I.5 Synthesis of Reaction Product RP.5

An amount of 100 g (0.46 mol) of polycarboxylic acid (β.1) were dissolved in 1400 ml of acetone which was not dried before the reaction and therefore comprised water and placed in a 4-l four-neck flask having a dropping funnel, reflux cooler, internal thermometer and Teflon agitator. Then, 173 g (0.69 mol) of polyisocyanate (α.1) were added dropwise at 20° C. The mixture was heated to 55° C. with stirring. The mixture was stirred for a further five hours under reflux at 55° C. Thereafter, 173 g of diol (b.2) (0.6 mol) were added. The temperature was increased to 60° C. and acetone was distilled off in the course of 7 hours at atmospheric pressure. Thereafter the mixture was heated to 80° C. and the pressure reduced to 200 mbar. Thereafter, the residue was stripped in the flask with nitrogen. This produced reaction product RP.5 according to the invention as a solid yellow mass.

Mn=4360 g/mol, Mw=8370 g/mol

Mw/Mn=1.9

OH number: 12 mg KOH/g
Acid value: 151 mg KOH/g

I.6 Synthesis of Reaction Product RP.6

An amount of 100 g (0.46 mol) of polycarboxylic acid (β.1) were dissolved in 1400 ml of acetone which was not dried before the reaction and therefore comprised water and placed in a 4-l four-neck flask having a dropping funnel, reflux cooler, internal thermometer and Teflon agitator. Then, 115 g (0.46 mol) of isocyanate (α.3) were added dropwise at 20° C. The mixture was heated to 55° C. with stirring. The mixture was stirred for a further five hours under reflux at 55° C. Thereafter, 300 g of diol (b.1) (0.3 mol) were added. The temperature was increased to 55° C. and stirred at this temperature for five hours. Then acetone was distilled off in the course of 6 hours at atmospheric pressure. Thereafter the mixture was heated to 80° C. and the pressure reduced to 200 mbar. This produced reaction product RP.6 according to the invention as a solid yellow mass, which was then dissolved in 530 ml 1,3-dioxolane.

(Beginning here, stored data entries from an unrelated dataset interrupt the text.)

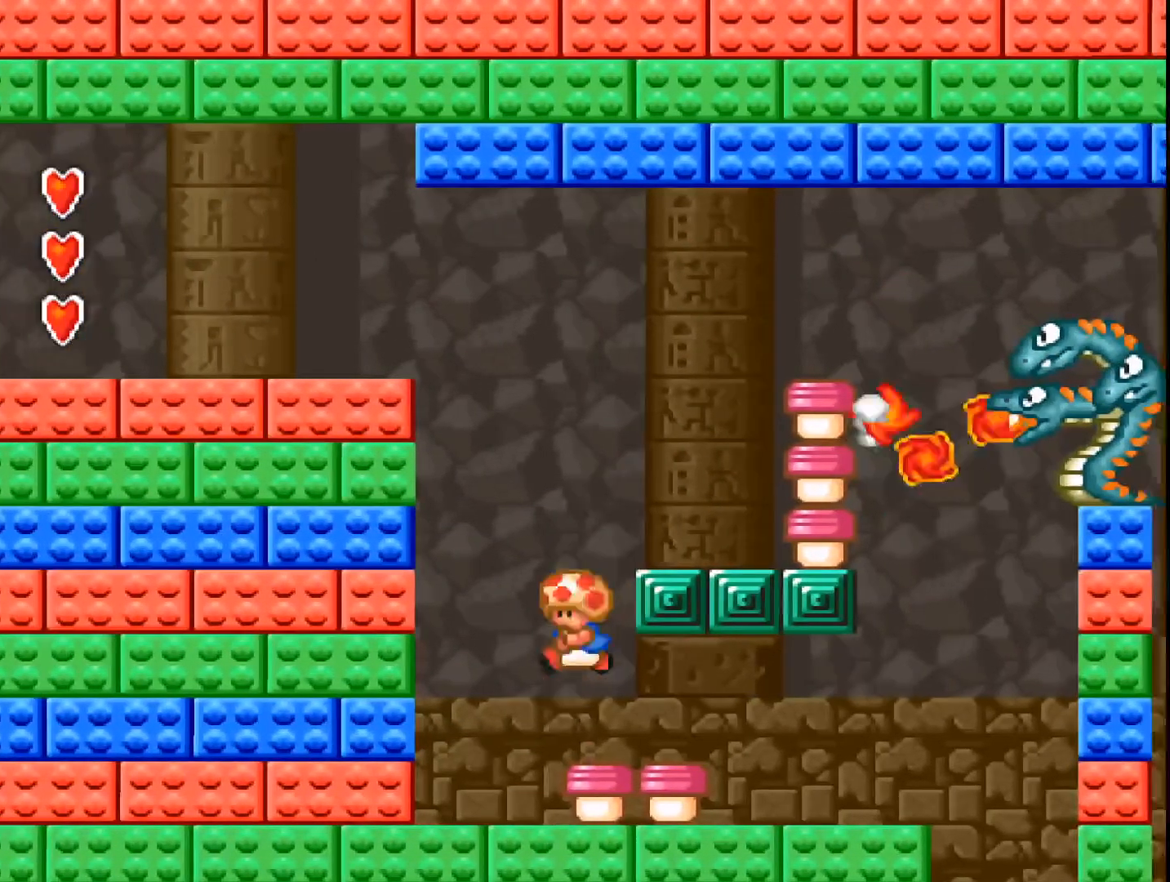
{"buttons": ["B"], "events": [[33, "DPAD_RIGHT", "down"], [200, "DPAD_RIGHT", "up"], [333, "A", "up"], [500, "B", "down"]]}
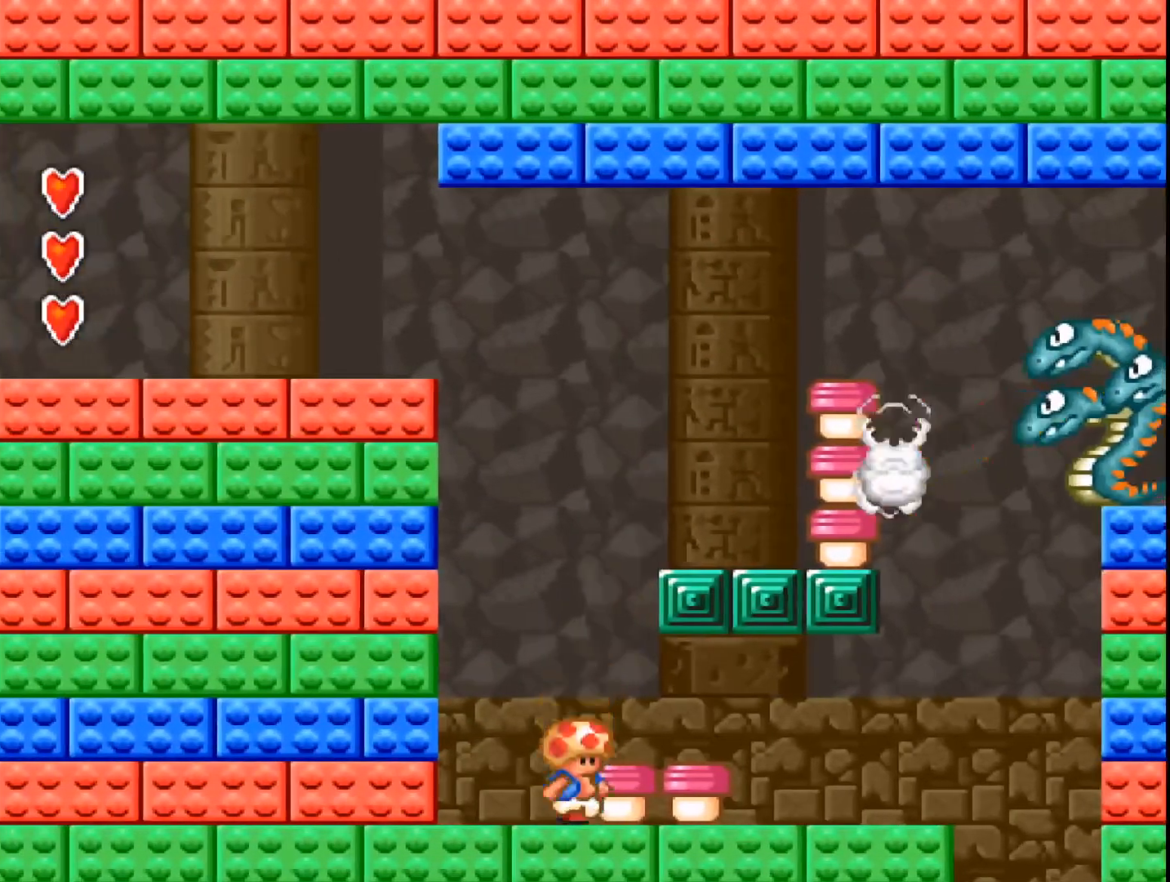
{"buttons": [], "events": [[133, "B", "up"], [133, "DPAD_RIGHT", "down"], [233, "DPAD_RIGHT", "up"], [433, "DPAD_LEFT", "down"], [467, "DPAD_LEFT", "up"]]}
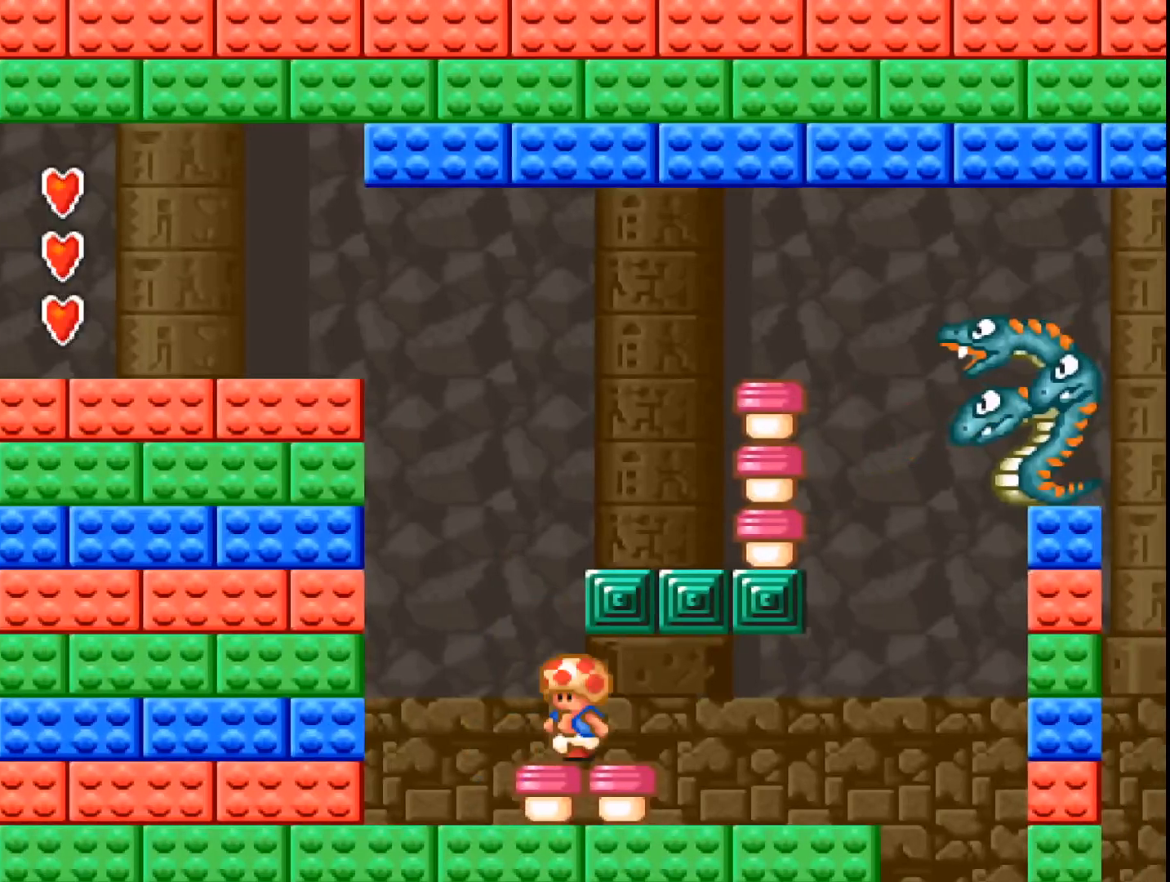
{"buttons": ["A", "DPAD_LEFT"], "events": [[33, "A", "down"], [433, "DPAD_LEFT", "down"]]}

Mn=3670 g/mol, Mw=11900 g/mol

Mw/Mn=3.2

OH number: 37 mg KOH/g

Acid value: 144 mg KOH/g

I.7 Synthesis of Reaction Product RP.7

An amount of 50 g (0.23 mol) of polycarboxylic acid (β.1) were dissolved in 450 ml of 1,3 dioxolane with 0.45 g of water and placed in a 4-l four-neck flask having a dropping funnel, reflux cooler, internal thermometer and Teflon agitator. Then, 58 g (0.23 mol) of isocyanate (α.3) were added dropwise at 20° C. The mixture was heated to 55° C. with stirring. The mixture was stirred for a further five hours at 55° C. Thereafter, 150 g of diol (b.1) (0.15 mol) were added. The temperature was increased to 55° C. and stirred at 55° C. temperature for five hours. This produced reaction product RP.7 according to the invention, which was then dissolved in 1,3-dioxolane.

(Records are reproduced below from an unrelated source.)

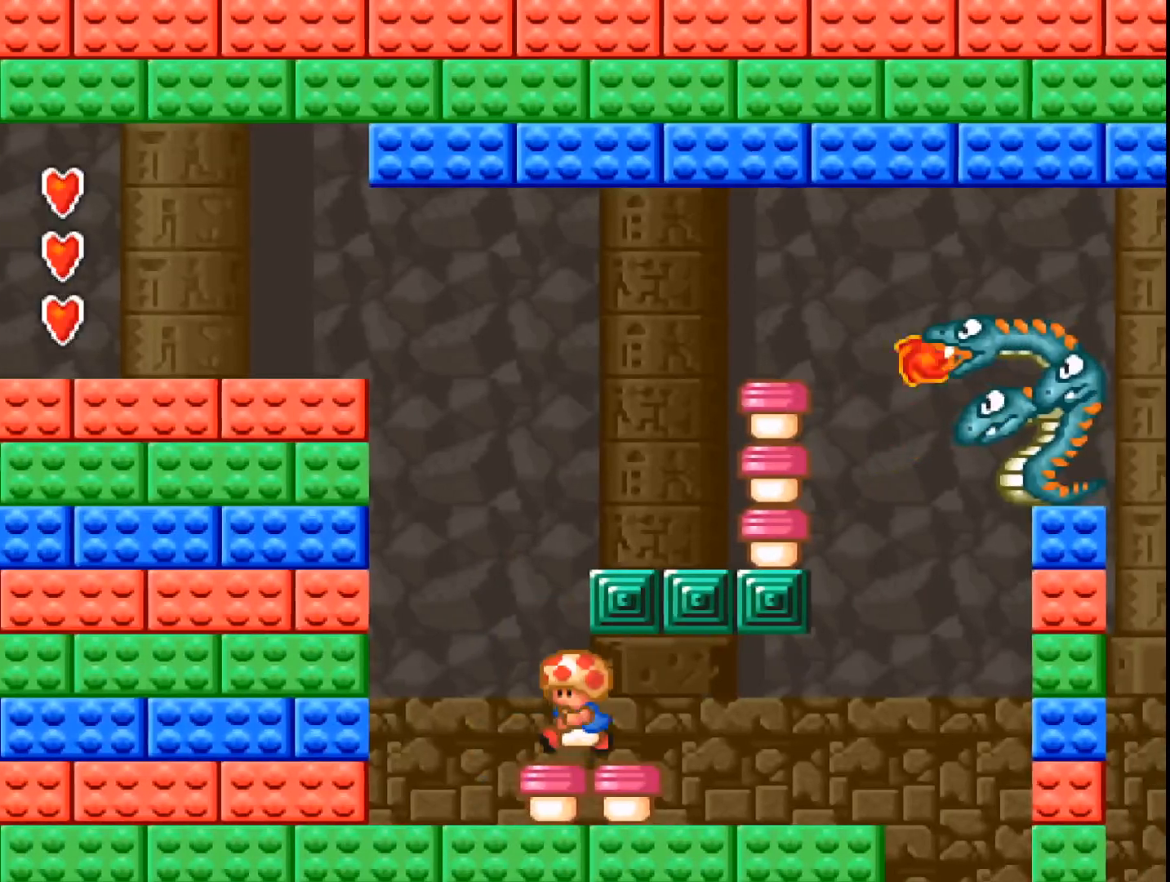
{"buttons": ["A"], "events": [[33, "A", "up"], [33, "DPAD_LEFT", "up"], [100, "A", "down"]]}
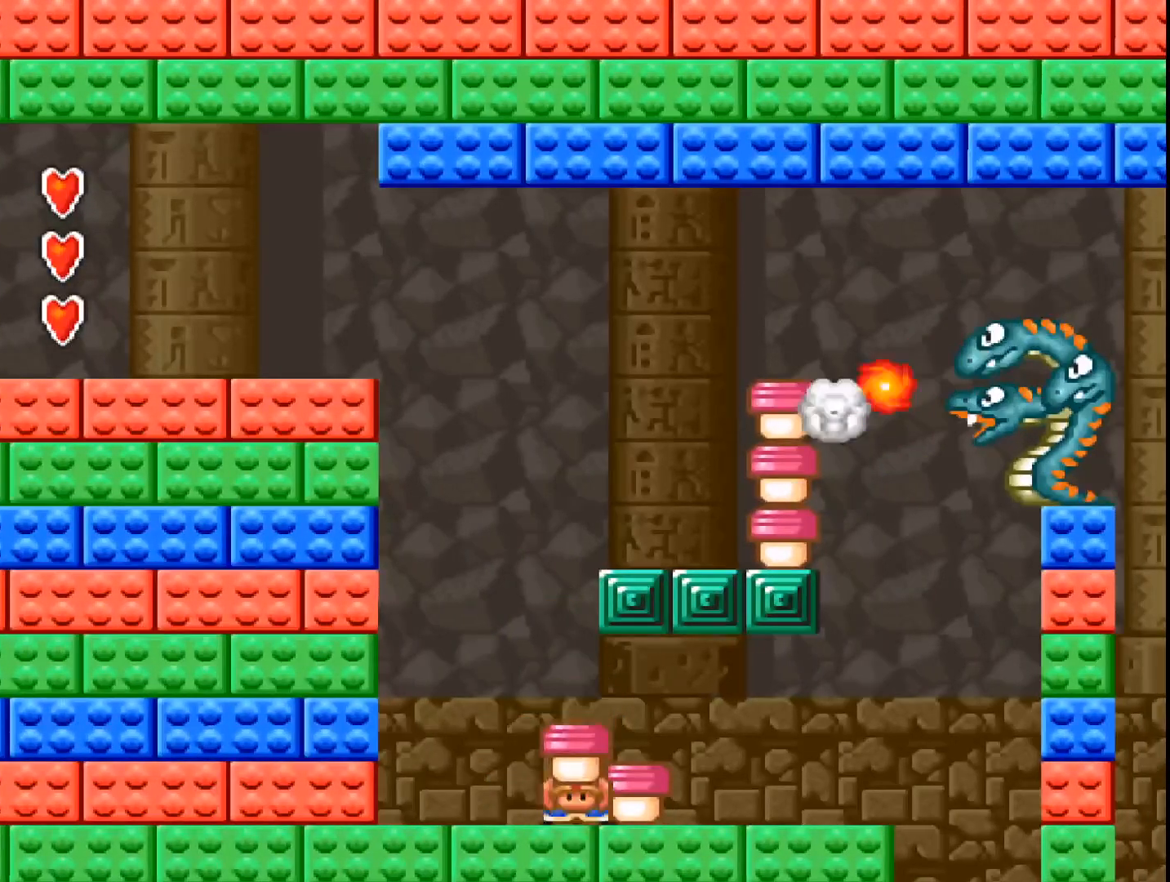
{"buttons": ["A"], "events": [[267, "B", "down"], [300, "DPAD_RIGHT", "down"], [400, "B", "up"], [433, "DPAD_RIGHT", "up"]]}
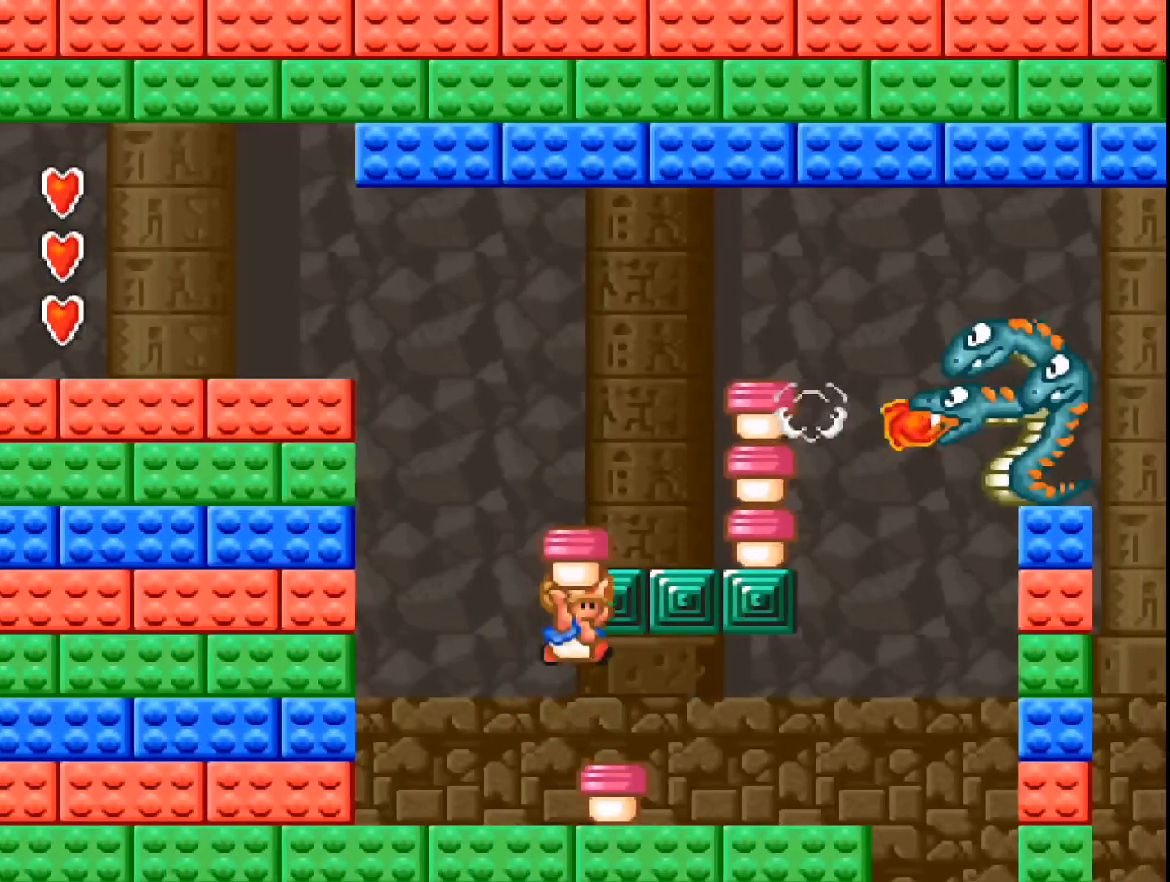
{"buttons": ["A", "B", "DPAD_RIGHT"], "events": [[100, "DPAD_LEFT", "down"], [233, "DPAD_LEFT", "up"], [333, "B", "down"], [500, "DPAD_RIGHT", "down"]]}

Mn=3377 g/mol, Mw=9951 g/mol

Mw/Mn=2,9

OH number: 15 mg KOH/g
Acid value: 77 mg KOH/g

I.8 Synthesis of Reaction Product RP.8

An amount of 50 g (0.23 mol) of polycarboxylic acid (β.1) were dissolved in 700 ml of acetone which was not dried before the reaction and therefore comprised water and placed in a 4-l four-neck flask having a dropping funnel, reflux cooler, internal thermometer and Teflon agitator. Then, 58 g (0.23 mol) of isocyanate (α.3) were added dropwise at 20° C. The mixture was heated to 55° C. with stirring. The mixture was stirred for a further seven hours under reflux at 55° C. Thereafter, 75 g of diol (b.1) (0.075 mol) and 82.5 g of diol (b.3) (0.075 mol) were added. The temperature was increased to 55° C. and stirred at this temperature for six hours. Then acetone was distilled off in the course of 3 hours at atmospheric pressure. Thereafter the mixture was heated to 60° C. and the pressure reduced to 200 mbar. This produced reaction product RP.8 according to the invention as a solid yellow mass, which was dissolved in 265 ml 1,3-dioxolane.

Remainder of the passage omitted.